Bench testing was conducted to verify the functions of the chip and the system. The measured performance of the chip is summarized in Table I . The measured frequency response of the low noise amplifier is shown in Fig. 5 . The input-referred noise spectrum is shown in Fig. 6 . A rms noise floor of 2.8 μV was measured. The measured CMRR and PSRR of the analog frontend in the frequency range of 0.5 Hz to 7 kHz are > 80 dB, and > 67 dB, respectively.
The SAR ADC's output spectrum with a near Nyquist input tone is shown in Fig. 7 . The measured INL and DNL are 0.85 LSB and 0.92 LSB, respectively. The ADC achieves a SNR of 56.6 dB and a SFDR of 70.3 dB.

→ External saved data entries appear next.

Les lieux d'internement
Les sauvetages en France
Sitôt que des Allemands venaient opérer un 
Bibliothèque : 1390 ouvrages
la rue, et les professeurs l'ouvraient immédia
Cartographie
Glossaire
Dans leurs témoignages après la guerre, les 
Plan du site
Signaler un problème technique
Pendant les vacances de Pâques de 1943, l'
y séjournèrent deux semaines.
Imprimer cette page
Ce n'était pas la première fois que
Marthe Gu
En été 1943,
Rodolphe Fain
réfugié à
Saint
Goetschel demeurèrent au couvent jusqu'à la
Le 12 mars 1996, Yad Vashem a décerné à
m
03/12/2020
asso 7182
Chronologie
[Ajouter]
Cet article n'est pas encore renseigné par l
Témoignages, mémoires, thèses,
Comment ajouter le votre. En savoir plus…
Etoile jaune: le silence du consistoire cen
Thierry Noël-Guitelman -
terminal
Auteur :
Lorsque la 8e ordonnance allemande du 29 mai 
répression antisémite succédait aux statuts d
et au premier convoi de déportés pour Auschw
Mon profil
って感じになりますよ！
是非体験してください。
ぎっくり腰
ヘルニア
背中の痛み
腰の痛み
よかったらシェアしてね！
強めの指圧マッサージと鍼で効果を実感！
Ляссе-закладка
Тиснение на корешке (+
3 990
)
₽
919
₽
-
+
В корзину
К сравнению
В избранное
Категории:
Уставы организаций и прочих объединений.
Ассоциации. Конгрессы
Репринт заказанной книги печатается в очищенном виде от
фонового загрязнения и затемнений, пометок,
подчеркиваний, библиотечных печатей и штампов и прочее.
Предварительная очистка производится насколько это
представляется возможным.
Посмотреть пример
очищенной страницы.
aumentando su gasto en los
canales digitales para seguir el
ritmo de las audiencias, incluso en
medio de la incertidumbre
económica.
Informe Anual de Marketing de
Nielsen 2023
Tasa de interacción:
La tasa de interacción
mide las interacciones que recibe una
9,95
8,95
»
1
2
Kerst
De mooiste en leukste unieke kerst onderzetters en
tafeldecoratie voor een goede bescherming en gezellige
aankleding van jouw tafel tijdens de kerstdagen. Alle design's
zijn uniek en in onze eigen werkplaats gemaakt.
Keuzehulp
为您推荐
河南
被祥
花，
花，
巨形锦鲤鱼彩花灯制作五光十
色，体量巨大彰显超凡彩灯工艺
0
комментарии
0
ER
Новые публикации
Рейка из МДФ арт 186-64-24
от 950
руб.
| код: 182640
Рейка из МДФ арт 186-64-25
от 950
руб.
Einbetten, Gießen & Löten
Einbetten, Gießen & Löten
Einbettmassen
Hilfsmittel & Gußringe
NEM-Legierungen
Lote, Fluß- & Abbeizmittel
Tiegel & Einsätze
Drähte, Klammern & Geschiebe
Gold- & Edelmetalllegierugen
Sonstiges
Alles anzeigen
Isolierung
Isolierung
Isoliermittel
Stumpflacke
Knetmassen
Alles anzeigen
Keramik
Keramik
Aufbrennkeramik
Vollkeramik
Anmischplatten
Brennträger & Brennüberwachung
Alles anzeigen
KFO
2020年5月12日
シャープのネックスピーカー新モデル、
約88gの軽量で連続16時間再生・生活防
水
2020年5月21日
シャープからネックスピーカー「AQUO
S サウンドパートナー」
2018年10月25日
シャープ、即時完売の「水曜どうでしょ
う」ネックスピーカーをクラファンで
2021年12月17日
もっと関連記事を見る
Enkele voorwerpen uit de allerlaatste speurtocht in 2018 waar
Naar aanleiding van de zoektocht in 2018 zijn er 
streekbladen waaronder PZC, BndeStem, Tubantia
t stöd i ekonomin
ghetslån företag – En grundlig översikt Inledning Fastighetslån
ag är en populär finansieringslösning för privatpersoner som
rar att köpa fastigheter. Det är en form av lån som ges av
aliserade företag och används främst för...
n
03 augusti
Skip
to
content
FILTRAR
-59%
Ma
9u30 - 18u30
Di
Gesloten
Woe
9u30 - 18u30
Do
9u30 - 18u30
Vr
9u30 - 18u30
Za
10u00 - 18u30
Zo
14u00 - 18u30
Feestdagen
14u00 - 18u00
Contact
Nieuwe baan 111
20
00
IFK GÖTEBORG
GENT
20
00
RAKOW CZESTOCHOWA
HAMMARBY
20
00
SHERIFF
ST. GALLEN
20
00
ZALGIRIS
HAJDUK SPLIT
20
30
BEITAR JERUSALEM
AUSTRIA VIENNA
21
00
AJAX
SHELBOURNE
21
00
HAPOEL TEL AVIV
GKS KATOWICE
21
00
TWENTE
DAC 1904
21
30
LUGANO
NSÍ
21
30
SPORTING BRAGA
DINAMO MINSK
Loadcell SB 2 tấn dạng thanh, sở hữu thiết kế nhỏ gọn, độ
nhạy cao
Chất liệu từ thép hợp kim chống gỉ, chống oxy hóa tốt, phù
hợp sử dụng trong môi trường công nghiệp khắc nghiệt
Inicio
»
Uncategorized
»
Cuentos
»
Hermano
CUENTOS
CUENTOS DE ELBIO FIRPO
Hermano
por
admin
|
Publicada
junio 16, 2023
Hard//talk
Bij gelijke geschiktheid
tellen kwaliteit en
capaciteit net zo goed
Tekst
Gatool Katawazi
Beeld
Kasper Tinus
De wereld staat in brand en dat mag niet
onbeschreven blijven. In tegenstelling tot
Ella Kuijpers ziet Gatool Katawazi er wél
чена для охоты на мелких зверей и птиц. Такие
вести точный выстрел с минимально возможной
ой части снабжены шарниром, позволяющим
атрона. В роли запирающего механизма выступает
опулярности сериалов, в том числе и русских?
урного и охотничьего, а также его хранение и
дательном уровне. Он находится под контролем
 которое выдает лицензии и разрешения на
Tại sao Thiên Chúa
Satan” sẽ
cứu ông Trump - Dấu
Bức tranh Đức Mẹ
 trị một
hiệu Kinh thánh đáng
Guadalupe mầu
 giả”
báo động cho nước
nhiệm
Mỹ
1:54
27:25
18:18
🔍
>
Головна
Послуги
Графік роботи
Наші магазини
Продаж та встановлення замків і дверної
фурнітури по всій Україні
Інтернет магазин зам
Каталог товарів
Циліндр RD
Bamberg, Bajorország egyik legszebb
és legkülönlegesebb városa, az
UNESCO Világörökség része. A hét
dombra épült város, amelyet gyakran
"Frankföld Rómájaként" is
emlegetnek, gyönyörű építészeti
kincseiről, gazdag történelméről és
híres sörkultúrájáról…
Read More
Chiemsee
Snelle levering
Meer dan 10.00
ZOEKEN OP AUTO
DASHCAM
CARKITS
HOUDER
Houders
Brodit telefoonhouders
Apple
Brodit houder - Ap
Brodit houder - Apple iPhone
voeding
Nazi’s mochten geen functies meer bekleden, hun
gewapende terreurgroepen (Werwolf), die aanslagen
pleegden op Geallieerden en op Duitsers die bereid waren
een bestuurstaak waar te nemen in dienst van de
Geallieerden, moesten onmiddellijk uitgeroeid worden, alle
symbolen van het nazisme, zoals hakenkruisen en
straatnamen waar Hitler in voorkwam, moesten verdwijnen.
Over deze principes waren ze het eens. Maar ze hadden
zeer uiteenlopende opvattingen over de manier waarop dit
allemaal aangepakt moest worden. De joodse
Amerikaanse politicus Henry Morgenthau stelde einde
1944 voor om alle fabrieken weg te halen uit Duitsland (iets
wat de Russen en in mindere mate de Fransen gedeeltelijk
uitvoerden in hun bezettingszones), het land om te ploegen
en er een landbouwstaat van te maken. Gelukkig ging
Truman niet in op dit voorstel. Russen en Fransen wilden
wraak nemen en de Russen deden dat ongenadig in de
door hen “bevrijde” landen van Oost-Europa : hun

An invasive neural recording was performed in an anesthetized rat with a tungsten microelectrode placed in its motor cortex. Action potential data is extracted by configuring the filter with a passband of 300 Hz to 7 kHz. Different compression ratios from 2, to 4, to 8, and to 16 have been applied, respectively. Dual-threshold level crossing spike detection has been used for both the uncompressed data and the restored data. Signal-to-noise distortion ratios (SNDR) of 3.60 dB, 9.78 dB, 30.60 dB, and 52.99 dB are achieved for compression ratios 16, 8, 4 and 2, respectively. Near lossless spike detection can be achieved while a lower than 8 compression ratio is applied. Fig. 8 compares both the time-domain waveform and the spectrogram of the uncompressed and restored local field potential (LFP) sampling data sets. The LFP exhibited rhythmic bouts of broadband power interleaved with low power epochs. According to Fig. 8(b) , the time-frequency content of the restored signal was very similar to the uncompressed LFP. Signal-to-noise distortion ratio (SNDR) of 9.04 dB, 4.85 dB, and 3.78 dB are achieved for compression ratios 4, 8, and 16, respectively. A demonstration system was developed to show the proposed concept, as shown in Fig. 9 . A open cavity plastic package is used for the chip, thus the size of the demonstration In-vivo evaluation of the device for long term operation was conducted in a rhesus macaque. An electrode was chronically implanted in the hippocampus. The recording device, including external transceiver, was housed in a small chamber that was fixed to the skull. Fig. 10 shows the spectrogram of a 24-hour continuous recording while the monkey was freely behaving in his home cage. The recording shows the states of hippocampal activity throughout the day. Greater power at higher frequencies (> 20 Hz) was associated with periods in which the animal was awake and freely moving about his home cage (hours 0-7.5 and 19-24). Greater power at low frequencies (< 20 Hz) was associated with sleeping (hours 7.5-19). Individual sleep cycles can be seen. Some broadband chewing artifacts were also present (around hours 3-4.5 and 20-22) corresponding with the times when the animal was fed. The overall activity pattern matches previous observations of sleepwake changes in neural activity.
V. CONCLUSION
In this work, a fully integrated wireless neural signal acquisition system is presented. A high efficiency wireless neural signal recording SoC with integrated compressed sensing processor was designed and fabricated in 180 nm CMOS technology. An external wireless relay was used to power the implantabe SoC, read back the data through backscattering, and transmit the data through universal wireless link. The system features high energy efficiency, high flexibility, compatibility, upgradability without compromising signal recording quality. By performing on-chip compressive sampling, the data rate is significantly reduced, which allows the system to support more recording channels without power penalty. According to the experimental results, a compression ratio up to 8× will cause negligible reduction of the data quality and/or information available in the raw data. Table II compares the proposed design with previous works in literature. A pre-implant system was assembled and successfully demonstrated the proposed paradigm. Bench tests and In-vivo experimental results are presented. The system shows a promising chronic neural signal recording paradigm for neuroscience research and BMI applications.